1. Poor cache utilization. I put up a few PRs to fix these in OpenClaw, but the problem is their users update to new versions very slowly, so the vast majority of requests continued to use cache inefficiently.

2. Spiky traffic. A number of these harnesses use un-jittered cron, straining services due to weird traffic shape. Same problem -- it's patched, but users upgrade slowly.

We tried to fix these, but in the end, it's not something we can directly influence on users' behalf, and there will likely be more similar issues in the future.

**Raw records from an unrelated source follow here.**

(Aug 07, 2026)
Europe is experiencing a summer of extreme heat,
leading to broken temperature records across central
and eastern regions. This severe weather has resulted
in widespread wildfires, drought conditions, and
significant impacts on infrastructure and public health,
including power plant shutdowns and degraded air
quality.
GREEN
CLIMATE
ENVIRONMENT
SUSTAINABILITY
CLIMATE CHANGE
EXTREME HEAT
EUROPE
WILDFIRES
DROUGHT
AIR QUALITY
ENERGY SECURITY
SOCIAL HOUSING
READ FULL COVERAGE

If people want to use these they are welcome to, but subscriptions clients need to be more efficient than that.

SyneRyder 2 days ago | parent | next [-]

How much jitter would you prefer, how many seconds / minutes out? I have some morning tasks that run while I'm asleep via claude -p, and it sounds like I'm slightly contributing to your spikes (presumably hourly and on quarter hours).

Deathmax 2 days ago | parent [-]

There's prior art from Claude's own scheduled tasks' jitter: https://code.claude.com/docs/en/scheduled-tasks#jitter

> Recurring tasks fire up to 10% of their period late, capped at 15 minutes. An hourly job might fire anywhere from :00 to :06.

> One-shot tasks scheduled for the top or bottom of the hour fire up to 90 seconds early.

dollspace 2 days ago | parent | prev [-]

If you give doll a list of things you want to see from third party harnesses, a compliance checklist it will make sure the one it is building follows it to the letter.

eastbound 2 days ago | parent | prev [-]

I’m sorry but when you wake up in the morning with 12% of your session used, saying “it’s the cache” is not an appropriate answer.